**EXERCISE:** Find each line in the listing that contains the word "besar" and copy those lines out.

*** EXTRACTED MATERIAL ***

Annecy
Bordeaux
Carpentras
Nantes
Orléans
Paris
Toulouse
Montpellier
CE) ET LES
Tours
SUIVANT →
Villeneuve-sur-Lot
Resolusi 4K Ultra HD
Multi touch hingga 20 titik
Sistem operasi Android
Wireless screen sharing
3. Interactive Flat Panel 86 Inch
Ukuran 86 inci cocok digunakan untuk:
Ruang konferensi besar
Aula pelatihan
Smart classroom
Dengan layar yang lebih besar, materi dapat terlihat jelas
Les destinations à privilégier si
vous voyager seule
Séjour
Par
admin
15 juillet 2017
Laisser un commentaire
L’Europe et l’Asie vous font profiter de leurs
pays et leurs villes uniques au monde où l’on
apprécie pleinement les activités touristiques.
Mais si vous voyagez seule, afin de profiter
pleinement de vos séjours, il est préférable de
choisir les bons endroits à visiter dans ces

*** End of EXTRACTED MATERIAL ***
*** EXTRACTED MATERIAL ***

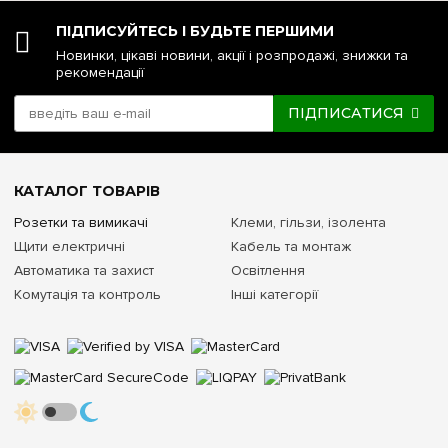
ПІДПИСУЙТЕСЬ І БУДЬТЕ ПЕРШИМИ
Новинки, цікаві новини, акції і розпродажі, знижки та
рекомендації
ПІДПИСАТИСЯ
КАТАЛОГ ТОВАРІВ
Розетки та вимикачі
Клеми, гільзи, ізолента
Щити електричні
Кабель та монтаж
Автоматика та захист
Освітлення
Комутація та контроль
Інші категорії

*** End of EXTRACTED MATERIAL ***

**RESPONSE:**
Ruang konferensi besar
Dengan layar yang lebih besar, materi dapat terlihat jelas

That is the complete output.